## Items from a data source
□ □ □ □

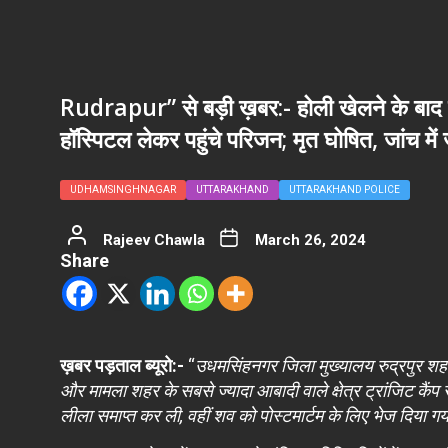
Rudrapur” से बड़ी ख़बर:- होली खेलने के बाद 
हॉस्पिटल लेकर पहुंचे परिजन; मृत घोषित, जांच में
UDHAMSINGHNAGAR
UTTARAKHAND
UTTARAKHAND POLICE
Rajeev Chawla
March 26, 2024
Share
ख़बर पड़ताल ब्यूरो:-
“
उधमसिंहनगर जिला मुख्यालय रुद्रपुर शहर म
और मामला शहर के सबसे ज्यादा आबादी वाले क्षेत्र ट्रांजिट कैं
लीला समाप्त कर ली, वहीं शव को पोस्टमार्टम के लिए भेज दिया गय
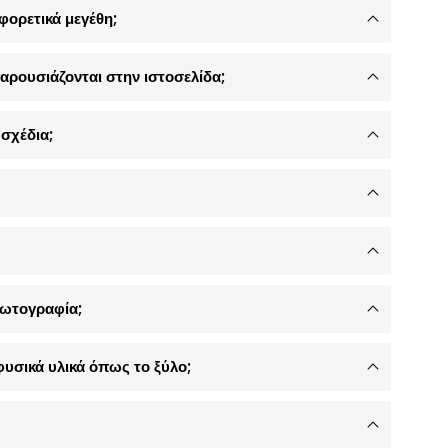
φορετικά μεγέθη;
αρουσιάζονται στην ιστοσελίδα;
σχέδια;
φωτογραφία;
φυσικά υλικά όπως το ξύλο;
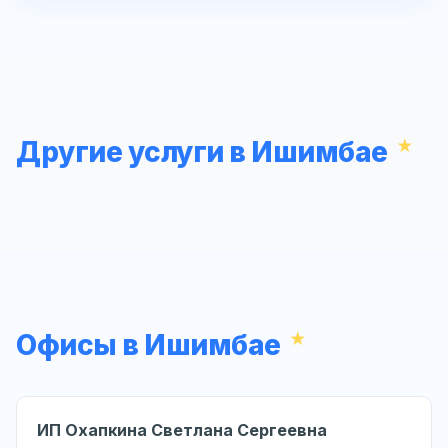
Другие услуги в Ишимбае
Офисы в Ишимбае
ИП Охапкина Светлана Сергеевна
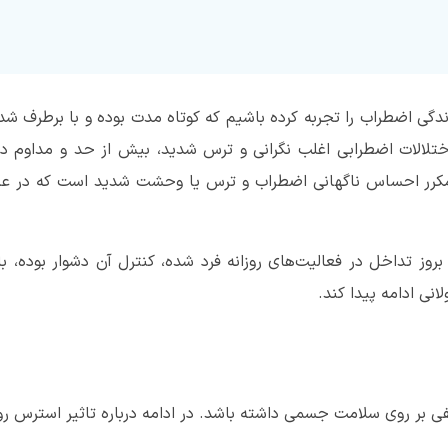
دگی اضطراب را تجربه کرده باشیم که کوتاه مدت بوده و با برطرف ش
اختلالات اضطرابی اغلب نگرانی و ترس شدید، بیش از حد و مداوم در
مکرر احساس ناگهانی اضطراب و ترس یا وحشت شدید است که در ع
ز تداخل در فعالیت‌های روزانه فرد شده، کنترل آن دشوار بوده، ب
انی ادامه پیدا کند.
فی بر روی سلامت جسمی داشته باشد. در ادامه درباره تاثیر استرس 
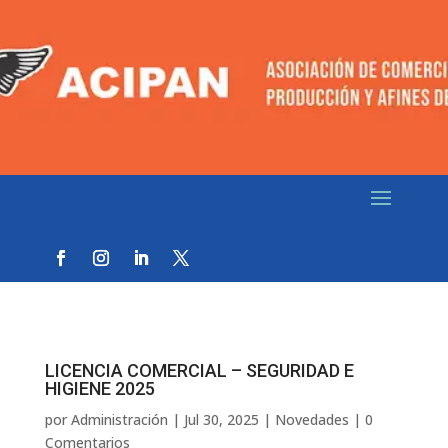
LICENCIA COMERCIAL – SEGURIDAD E
HIGIENE 2025
por
Administración
|
Jul 30, 2025
|
Novedades
|
0
Comentarios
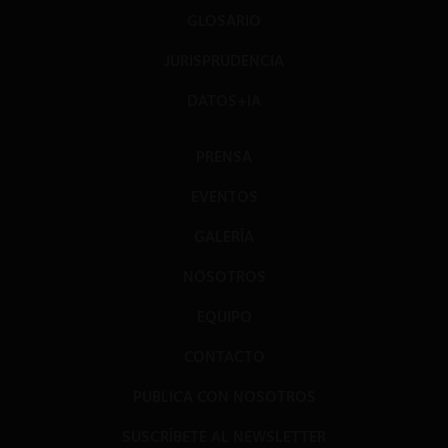
GLOSARIO
JURISPRUDENCIA
DATOS+IA
PRENSA
EVENTOS
GALERÍA
NOSOTROS
EQUIPO
CONTACTO
PUBLICA CON NOSOTROS
SUSCRÍBETE AL NEWSLETTER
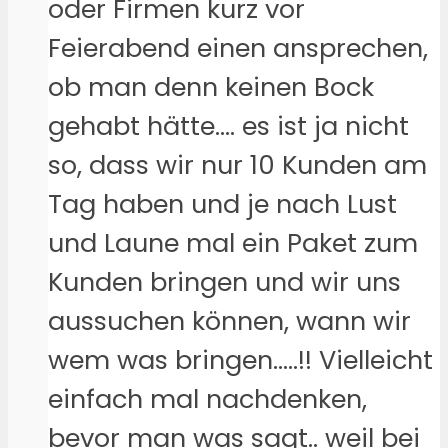
oder Firmen kurz vor
Feierabend einen ansprechen,
ob man denn keinen Bock
gehabt hätte…. es ist ja nicht
so, dass wir nur 10 Kunden am
Tag haben und je nach Lust
und Laune mal ein Paket zum
Kunden bringen und wir uns
aussuchen können, wann wir
wem was bringen…..!! Vielleicht
einfach mal nachdenken,
bevor man was sagt.. weil bei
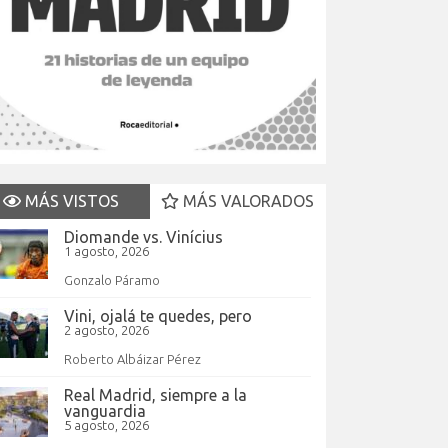
MÁS VISTOS
MÁS VALORADOS
Diomande vs. Vinícius
1 agosto, 2026
Gonzalo Páramo
Vini, ojalá te quedes, pero
2 agosto, 2026
Roberto Albáizar Pérez
Real Madrid, siempre a la
vanguardia
5 agosto, 2026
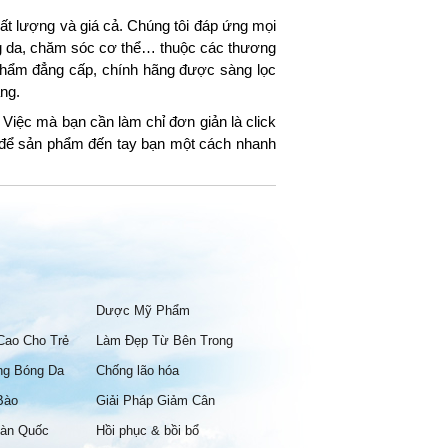
t lượng và giá cả. Chúng tôi đáp ứng mọi
ng da, chăm sóc cơ thể… thuộc các thương
hẩm đẳng cấp, chính hãng được sàng lọc
ng.
Việc mà bạn cần làm chỉ đơn giản là click
g để sản phẩm đến tay bạn một cách nhanh
Dược Mỹ Phẩm
Cao Cho Trẻ
Làm Đẹp Từ Bên Trong
ng Bóng Da
Chống lão hóa
Bào
Giải Pháp Giảm Cân
àn Quốc
Hồi phục & bồi bổ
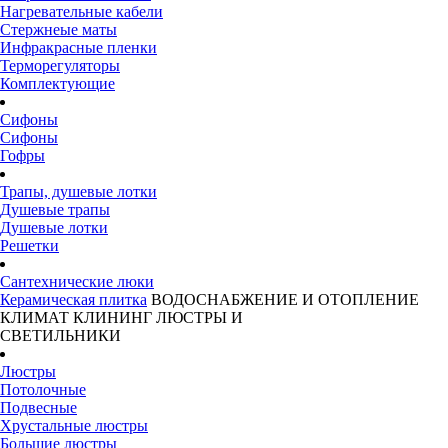
Нагревательные кабели
Стержнеые маты
Инфракрасные пленки
Терморегуляторы
Комплектующие
Сифоны
Сифоны
Гофры
Трапы, душевые лотки
Душевые трапы
Душевые лотки
Решетки
Сантехнические люки
Керамическая плитка
ВОДОСНАБЖЕНИЕ И ОТОПЛЕНИЕ
КЛИМАТ
КЛИНИНГ
ЛЮСТРЫ И
СВЕТИЛЬНИКИ
Люстры
Потолочные
Подвесные
Хрустальные люстры
Большие люстры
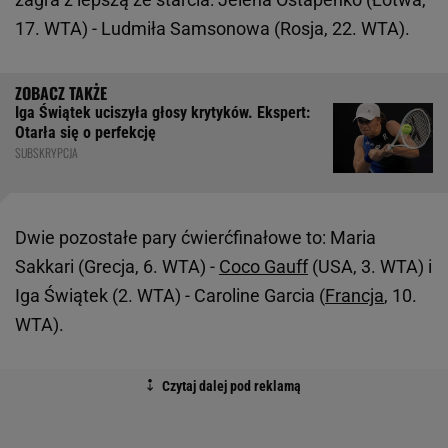
17. WTA) - Ludmiła Samsonowa (Rosja, 22. WTA).
Iga Świątek uciszyła głosy krytyków. Ekspert:
Otarła się o perfekcję
SUBSKRYPCJA
Dwie pozostałe pary ćwierćfinałowe to: Maria
Sakkari (Grecja, 6. WTA) -
Coco Gauff
(USA, 3. WTA) i
Iga Świątek (2. WTA) - Caroline Garcia (
Francja
, 10.
WTA).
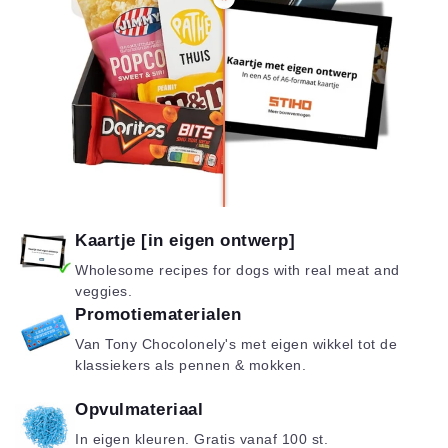
Kaartje [in eigen ontwerp]
Wholesome recipes for dogs with real meat and
veggies.
Promotiematerialen
Van Tony Chocolonely's met eigen wikkel tot de
klassiekers als pennen & mokken.
Opvulmateriaal
In eigen kleuren. Gratis vanaf 100 st.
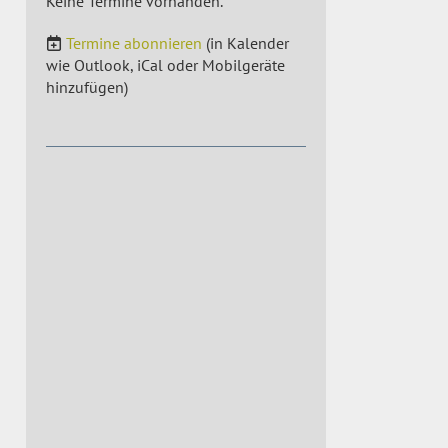
Keine Termine vorhanden.
Termine abonnieren
(in Kalender
wie Outlook, iCal oder Mobilgeräte
hinzufügen)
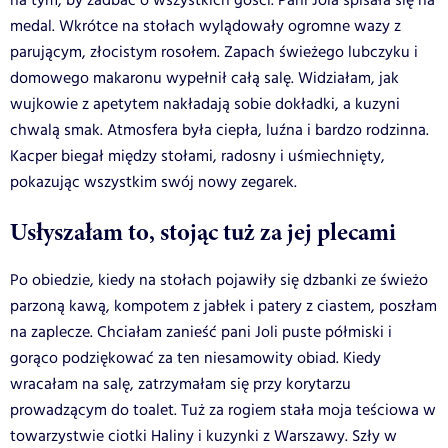
na tym, by zadbać o wszystkich gości. Pani Jola spisała się na
medal. Wkrótce na stołach wylądowały ogromne wazy z
parującym, złocistym rosołem. Zapach świeżego lubczyku i
domowego makaronu wypełnił całą salę. Widziałam, jak
wujkowie z apetytem nakładają sobie dokładki, a kuzyni
chwalą smak. Atmosfera była ciepła, luźna i bardzo rodzinna.
Kacper biegał między stołami, radosny i uśmiechnięty,
pokazując wszystkim swój nowy zegarek.
Usłyszałam to, stojąc tuż za jej plecami
Po obiedzie, kiedy na stołach pojawiły się dzbanki ze świeżo
parzoną kawą, kompotem z jabłek i patery z ciastem, poszłam
na zaplecze. Chciałam zanieść pani Joli puste półmiski i
gorąco podziękować za ten niesamowity obiad. Kiedy
wracałam na salę, zatrzymałam się przy korytarzu
prowadzącym do toalet. Tuż za rogiem stała moja teściowa w
towarzystwie ciotki Haliny i kuzynki z Warszawy. Szły w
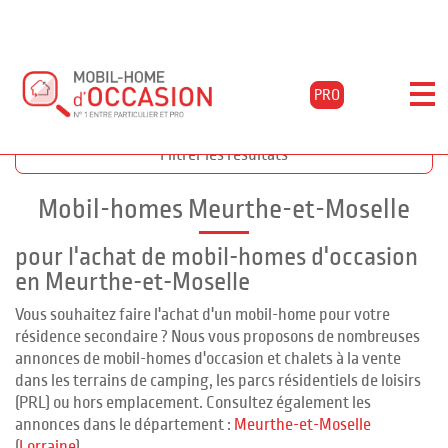
PRO
Accueil
Acheter
Lorraine
Meurthe-et-moselle
Filtrer les résultats
Mobil-homes Meurthe-et-Moselle
pour l'achat de mobil-homes d'occasion
en Meurthe-et-Moselle
Vous souhaitez faire l'achat d'un mobil-home pour votre
résidence secondaire ? Nous vous proposons de nombreuses
annonces de mobil-homes d'occasion et chalets à la vente
dans les terrains de camping, les parcs résidentiels de loisirs
(PRL) ou hors emplacement. Consultez également les
annonces dans le département :
Meurthe-et-Moselle
(
Lorraine
)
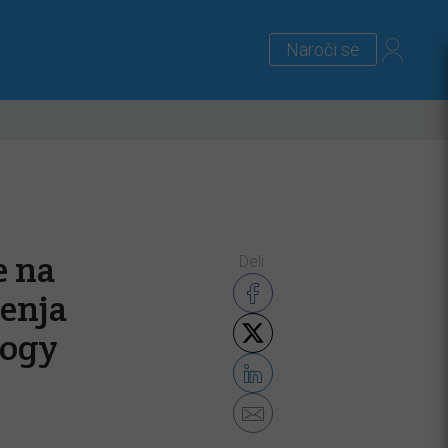
Naroči se
lus
Zanimivosti
Priloge
e na
Deli:
enja
logy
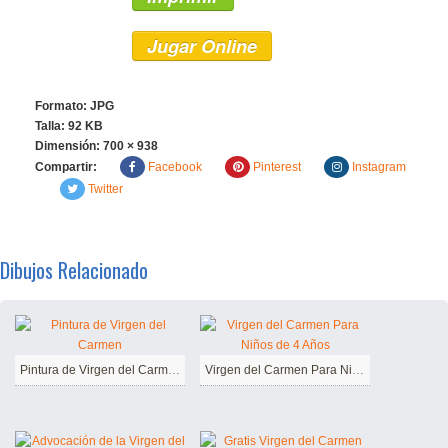
Jugar Online
Formato: JPG
Talla: 92 KB
Dimensión:
700 × 938
Compartir:
Facebook
Pinterest
Instagram
Twitter
Dibujos Relacionado
Pintura de Virgen del Carmen
Virgen del Carmen Para Niños de 4 Años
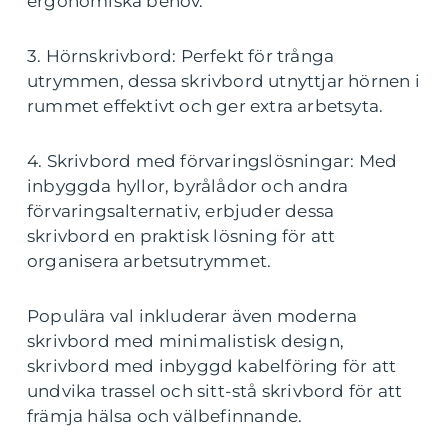
ergonomiska behov.
3. Hörnskrivbord: Perfekt för trånga
utrymmen, dessa skrivbord utnyttjar hörnen i
rummet effektivt och ger extra arbetsyta.
4. Skrivbord med förvaringslösningar: Med
inbyggda hyllor, byrålådor och andra
förvaringsalternativ, erbjuder dessa
skrivbord en praktisk lösning för att
organisera arbetsutrymmet.
Populära val inkluderar även moderna
skrivbord med minimalistisk design,
skrivbord med inbyggd kabelföring för att
undvika trassel och sitt-stå skrivbord för att
främja hälsa och välbefinnande.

□ □ □ □

## What to do
Reproduce every line of text in the listing above, word for word, and leave out the pictures.

## Solved exercise
Rudrapur” से बड़ी ख़बर:- होली खेलने के बाद 
हॉस्पिटल लेकर पहुंचे परिजन; मृत घोषित, जांच में
UDHAMSINGHNAGAR
UTTARAKHAND
UTTARAKHAND POLICE
Rajeev Chawla
March 26, 2024
Share
ख़बर पड़ताल ब्यूरो:-
“
उधमसिंहनगर जिला मुख्यालय रुद्रपुर शहर म
और मामला शहर के सबसे ज्यादा आबादी वाले क्षेत्र ट्रांजिट कैं
लीला समाप्त कर ली, वहीं शव को पोस्टमार्टम के लिए भेज दिया गय
φορετικά μεγέθη;
αρουσιάζονται στην ιστοσελίδα;
σχέδια;
φωτογραφία;
φυσικά υλικά όπως το ξύλο;
Другие услуги в Ишимбае
Офисы в Ишимбае
ИП Охапкина Светлана Сергеевна
دگی اضطراب را تجربه کرده باشیم که کوتاه مدت بوده و با برطرف ش
اختلالات اضطرابی اغلب نگرانی و ترس شدید، بیش از حد و مداوم در
مکرر احساس ناگهانی اضطراب و ترس یا وحشت شدید است که در ع
ز تداخل در فعالیت‌های روزانه فرد شده، کنترل آن دشوار بوده، ب
انی ادامه پیدا کند.
فی بر روی سلامت جسمی داشته باشد. در ادامه درباره تاثیر استرس 
LICENCIA COMERCIAL – SEGURIDAD E
HIGIENE 2025
por
Administración
|
Jul 30, 2025
|
Novedades
|
0
Comentarios
GLOSARIO
JURISPRUDENCIA
DATOS+IA
PRENSA
EVENTOS
GALERÍA
NOSOTROS
EQUIPO
CONTACTO
PUBLICA CON NOSOTROS
SUSCRÍBETE AL NEWSLETTER
oder Firmen kurz vor
Feierabend einen ansprechen,
ob man denn keinen Bock
gehabt hätte…. es ist ja nicht
so, dass wir nur 10 Kunden am
Tag haben und je nach Lust
und Laune mal ein Paket zum
Kunden bringen und wir uns
aussuchen können, wann wir
wem was bringen…..!! Vielleicht
einfach mal nachdenken,
bevor man was sagt.. weil bei
MÁS VISTOS
MÁS VALORADOS
Diomande vs. Vinícius
1 agosto, 2026
Gonzalo Páramo
Vini, ojalá te quedes, pero
2 agosto, 2026
Roberto Albáizar Pérez
Real Madrid, siempre a la
vanguardia
5 agosto, 2026
t lượng và giá cả. Chúng tôi đáp ứng mọi
ng da, chăm sóc cơ thể… thuộc các thương
hẩm đẳng cấp, chính hãng được sàng lọc
ng.
Việc mà bạn cần làm chỉ đơn giản là click
g để sản phẩm đến tay bạn một cách nhanh
Dược Mỹ Phẩm
Cao Cho Trẻ
Làm Đẹp Từ Bên Trong
ng Bóng Da
Chống lão hóa
Bào
Giải Pháp Giảm Cân
àn Quốc
Hồi phục & bồi bổ
Нагревательные кабели
Стержнеые маты
Инфракрасные пленки
Терморегуляторы
Комплектующие
Сифоны
Сифоны
Гофры
Трапы, душевые лотки
Душевые трапы
Душевые лотки
Решетки
Сантехнические люки
Керамическая плитка
ВОДОСНАБЖЕНИЕ И ОТОПЛЕНИЕ
КЛИМАТ
КЛИНИНГ
ЛЮСТРЫ И
СВЕТИЛЬНИКИ
Люстры
Потолочные
Подвесные
Хрустальные люстры
Большие люстры
17. WTA) - Ludmiła Samsonowa (Rosja, 22. WTA).
Iga Świątek uciszyła głosy krytyków. Ekspert:
Otarła się o perfekcję
SUBSKRYPCJA
Dwie pozostałe pary ćwierćfinałowe to: Maria
Sakkari (Grecja, 6. WTA) -
Coco Gauff
(USA, 3. WTA) i
Iga Świątek (2. WTA) - Caroline Garcia (
Francja
, 10.
WTA).
Kaartje [in eigen ontwerp]
Wholesome recipes for dogs with real meat and
veggies.
Promotiematerialen
Van Tony Chocolonely's met eigen wikkel tot de
klassiekers als pennen & mokken.
Opvulmateriaal
In eigen kleuren. Gratis vanaf 100 st.
Keine Termine vorhanden.
Termine abonnieren
(in Kalender
wie Outlook, iCal oder Mobilgeräte
hinzufügen)
na tym, by zadbać o wszystkich gości. Pani Jola spisała się na
medal. Wkrótce na stołach wylądowały ogromne wazy z
parującym, złocistym rosołem. Zapach świeżego lubczyku i
domowego makaronu wypełnił całą salę. Widziałam, jak
wujkowie z apetytem nakładają sobie dokładki, a kuzyni
chwalą smak. Atmosfera była ciepła, luźna i bardzo rodzinna.
Kacper biegał między stołami, radosny i uśmiechnięty,
pokazując wszystkim swój nowy zegarek.
Usłyszałam to, stojąc tuż za jej plecami
Po obiedzie, kiedy na stołach pojawiły się dzbanki ze świeżo
parzoną kawą, kompotem z jabłek i patery z ciastem, poszłam
na zaplecze. Chciałam zanieść pani Joli puste półmiski i
gorąco podziękować za ten niesamowity obiad. Kiedy
wracałam na salę, zatrzymałam się przy korytarzu
prowadzącym do toalet. Tuż za rogiem stała moja teściowa w
towarzystwie ciotki Haliny i kuzynki z Warszawy. Szły w
PRO
Accueil
Acheter
Lorraine
Meurthe-et-moselle
Filtrer les résultats
Mobil-homes Meurthe-et-Moselle
pour l'achat de mobil-homes d'occasion
en Meurthe-et-Moselle
Vous souhaitez faire l'achat d'un mobil-home pour votre
résidence secondaire ? Nous vous proposons de nombreuses
annonces de mobil-homes d'occasion et chalets à la vente
dans les terrains de camping, les parcs résidentiels de loisirs
(PRL) ou hors emplacement. Consultez également les
annonces dans le département :
Meurthe-et-Moselle
(
Lorraine
)
Naroči se
lus
Zanimivosti
Priloge
e na
Deli:
enja
logy
Jugar Online
Formato: JPG
Talla: 92 KB
Dimensión:
700 × 938
Compartir:
Facebook
Pinterest
Instagram
Twitter
Dibujos Relacionado
Pintura de Virgen del Carmen
Virgen del Carmen Para Niños de 4 Años
ergonomiska behov.
3. Hörnskrivbord: Perfekt för trånga
utrymmen, dessa skrivbord utnyttjar hörnen i
rummet effektivt och ger extra arbetsyta.
4. Skrivbord med förvaringslösningar: Med
inbyggda hyllor, byrålådor och andra
förvaringsalternativ, erbjuder dessa
skrivbord en praktisk lösning för att
organisera arbetsutrymmet.
Populära val inkluderar även moderna
skrivbord med minimalistisk design,
skrivbord med inbyggd kabelföring för att
undvika trassel och sitt-stå skrivbord för att
främja hälsa och välbefinnande.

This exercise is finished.